Where to Stay: Baltimore is great for a day trip, but if you plan to stay the night, there are a number of inexpensive hotels in the city — just be sure to get a sense of the area before you book. The Sleep Inn Downtown Inner Harbor (301 Fallsway) has a low price for a good location. In the morning, don’t miss Fells Point’s Blue Moon  Cafe (1621 Aliceanna St.) for breakfast.


Historical Virginia (Jamestown, Williamsburg, Yorktown)

Confession: This writer visited Colonial Williamsburg at age 9, and Thomas Jefferson asked her to dance at the ball.
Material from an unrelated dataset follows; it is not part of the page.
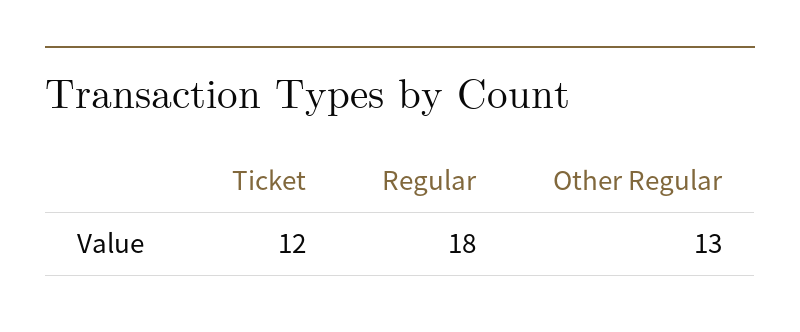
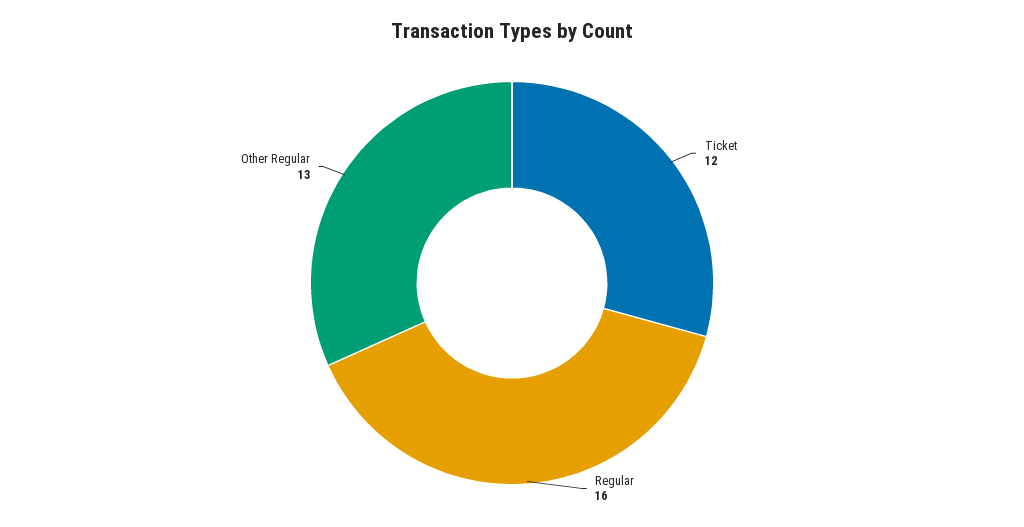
Regular: 18 -> 16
Probably the best day of her life. Unfortunately, Williamsburg is a pricey endeavor, but luckily, Jamestown and Yorktown are nearby, less expensive and have just as many hot historical impersonators to chat with.

Getting There: The historical sites are just outside Richmond, about a 3-hour drive from Georgetown.
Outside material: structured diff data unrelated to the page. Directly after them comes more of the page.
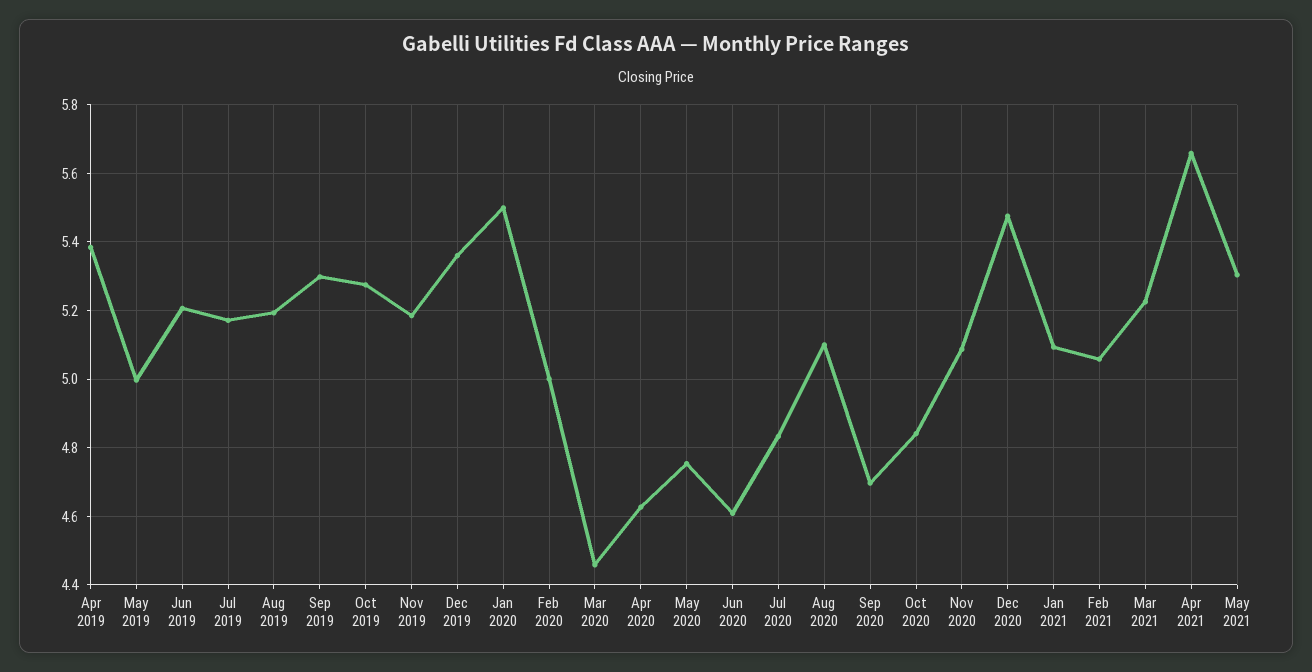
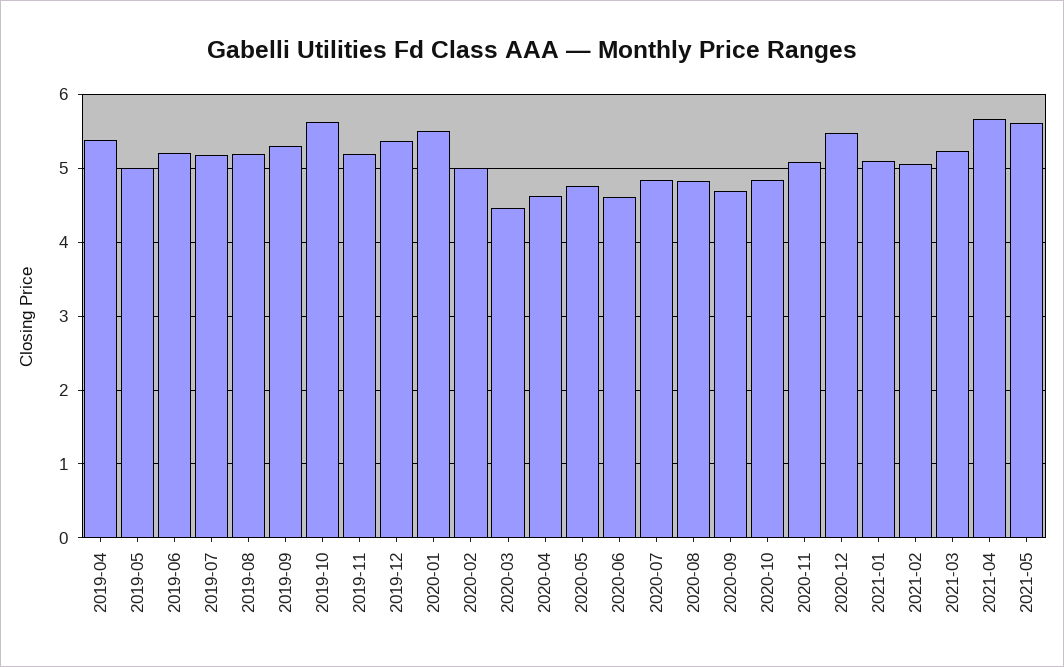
Oct 2019: 5.28 -> 5.6
Aug 2020: 5.1 -> 4.8
May 2021: 5.3 -> 5.6

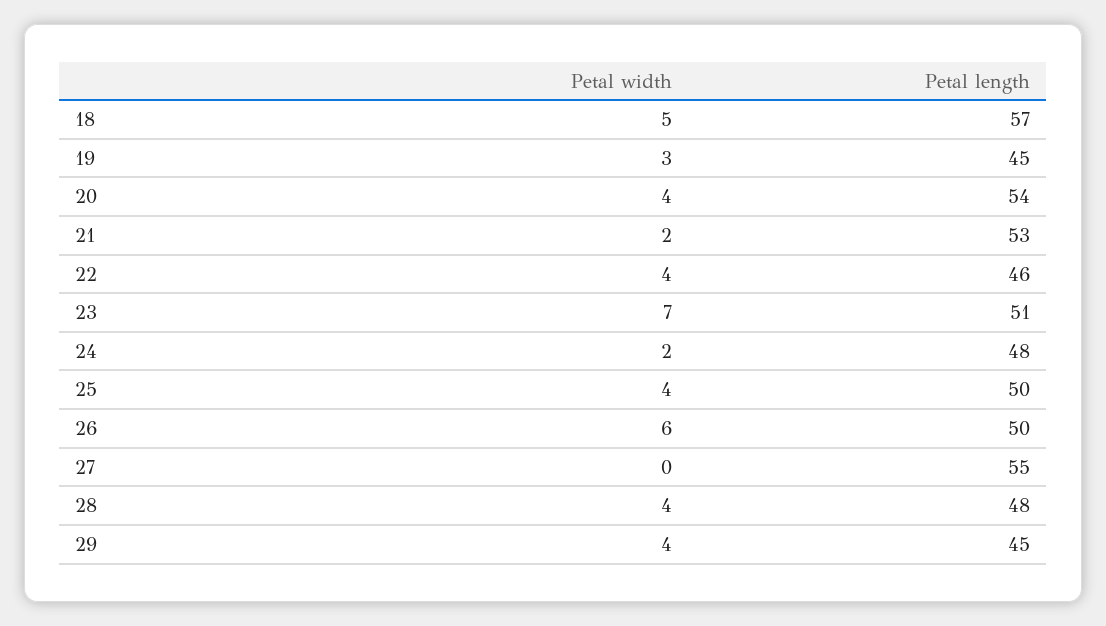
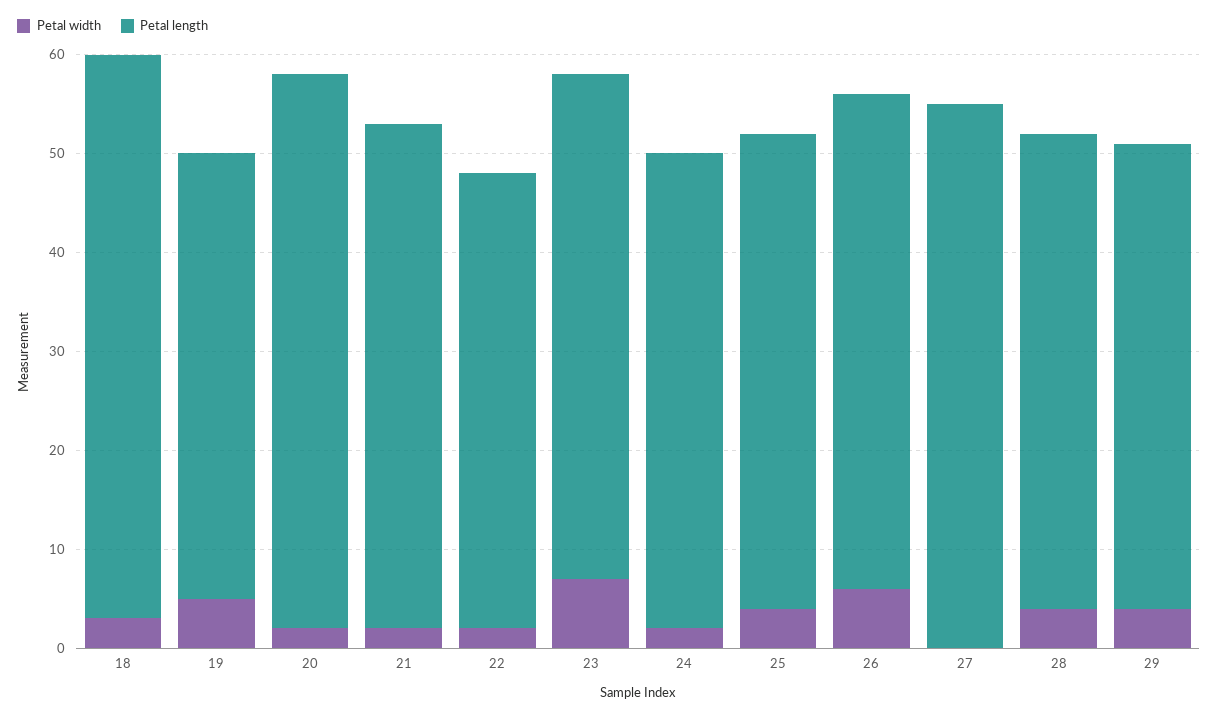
Petal width, 18: 5 -> 3
Petal width, 19: 3 -> 5
Petal width, 20: 4 -> 2
Petal length, 20: 54 -> 56
Petal length, 21: 53 -> 51
Petal width, 22: 4 -> 2
Petal length, 25: 50 -> 48
Petal length, 29: 45 -> 47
What to Do: Start your day at Jamestown — a combination ticket with the Yorktown Victory Center is $20. Tickets are available online at historyisfun.org. (Seriously.) At lunchtime, drive through Williamsburg and stop at the Cheese Shop to pick up a sandwich. Have a picnic on the beach in Yorktown before visiting the Victory Center. At night, head to one of Williamsburg’s many “delis” (pubs) like the Green Leafe Cafe: Have a burger and a beer and make some new friends from the College of William and Mary.

Where to Stay: The Travelodge Williamsburg (120 Bypass Road) is a good deal with a free breakfast, while a number of B&B’s in the area offer a homey feel for a moderate price. Alternatively, you could head back to Richmond for the night and explore the city the next day.


Shenandoah National Park, Va.

If you’re the camping type, Shenandoah National Park, located in Virginia’s Shenandoah Valley, is a great place to escape from the D.C. grind without breaking your budget.

Getting There: Driving from D.C. takes about an hour and a half, depending on where you enter the park. The entry fee for a car (and its passengers) is $15, valid for a week after you purchase it. On your way, you’ll be able to take a trip down Skyline Drive, a scenic route that gives you some of the best views in the park. Speed demons, be warned: The limit is 35 mph throughout the drive.

What to Do: Explore! Visiting nps.gov/shen is crucial for this trip — there, you’ll find route suggestions for a hike, exhibit and ranger talk schedules and guides to the park’s natural attractions. Old Rag Mountain is one of the park’s most popular routes, but it is also its most dangerous. Try it if you’re up for an adventure, or, if you’re new to hiking, stick to a beginner trip like the Rose River Loop, which brings you through a few of the park’s impressive waterfalls, if you’re new to hiking.

Where to Stay: If you’re looking to tackle a two- or three-day hike but don’t want to fend for yourself entirely, campground reservations are available online, or on a first-come, first-serve basis once you’re at the park. For a bit more comfort, stay at one of the nearby lodges — cabin rooms are the least expensive.